Après six mois dans l'espace, Thomas Pesquet a atterri au Kazakhstan

15 Juin, 2017, 21:10 | Auteur: Ludovic Moineau
  • Selfie de Thomas Pesquet dans l'espace en janvier 2017

Le 2 juin, spationaute français Thomas Pesquet réalisera son grand retour sur Terre après avoir passé près de 200 jours à bord de la Station spatiale internationale (ISS). C'est prouvé: le retour de Thomas Pesquet sur Terre après six mois dans la station spatiale internationale ne sera pas sans douleur.

Quelques heures après son atterrissage, Thomas Pesquet devait s'envoler pour le Centre européen des astronautes à Cologne (Allemagne), tandis qu'Oleg Novitski devait rejoindre Moscou. Puis avec notre invité, Jean-Jacques Favier ex-spationaute français, on reviendra sur la mission Proxima, les expériences scientifiques qu'a mené Thomas Pesquet à son bord:les grands moments de la mission depuis 6 mois comme les sorties extra-véhiculaires.

"C'est difficile de retourner sur Terre, de retrouver la gravité qu'on n'a pas connue pendant six mois". Il a cette fois effectué une cinquantaine d'expériences scientifiques pour l'agence spatiale russe Roskosmos.

A 350 km d'altitude, le désamarrage de la capsule Soyouz à l'ISS a eu lieu à 12h56, heure de Paris, selon l'ESA.

"Je voulais vous dire combien nous sommes immensément fiers de vous", a-t-il conclu, alors qu'une nouvelle salve d'applaudissements retentissait dans la salle et que Thomas Pesquet accueillait ces propos par un pouce levé.

"Ils vont bien sûr nous manquer, ce sont des astronautes exceptionnels", a déclaré, les larmes aux yeux, Peggy Whitson, avant de passer le commandement de l'ISS à Fiodor Iourtchikhine.

Il passera sa première nuit dans un laboratoire de la ville où l'équipe médicale de l'ESA surveillera sa réadaptation à la gravité après ce semestre passé en apesanteur.

À 13h17, les deux astronautes avaient procédé à la désorbitation de leur vaisseau, qui s'est ensuite séparé en trois parties.

Ce n'est que lorsque la vitesse de la capsule et ses deux passagers aura été ralentie à environ 800 km/h que s'ouvriront ses parachutes.

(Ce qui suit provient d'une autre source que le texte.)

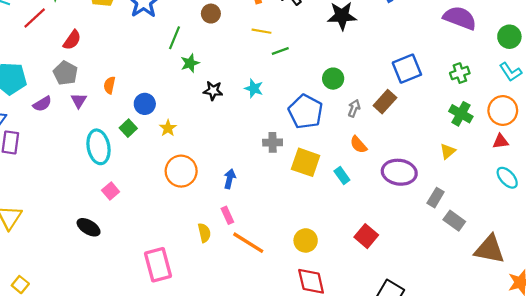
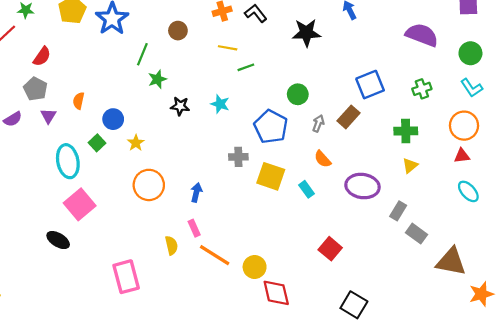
green cross: (461, 114) -> (406, 131), moved, turned -30
pink square: (111, 191) -> (80, 204), size x1.8
yellow circle: (306, 240) -> (255, 267), moved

Nous avons touché le sol "de manière assez dure". Avec son collègue russe Oleg Novitski, ils se sont posés, vendredi, dans les steppes du Kazakhstan. A moins d'un mètre du sol, des rétrofusées se sont allumés, pour ralentir davantage la vitesse du module. "Non seulement ils arrivaient à faire tout ce qui était prévu au programme, mais ils en redemandaient ".

Les vaisseaux russes Soyouz sont le seul moyen d'acheminer et de rapatrier les équipages de la station orbitale depuis l'arrêt des navettes américaines.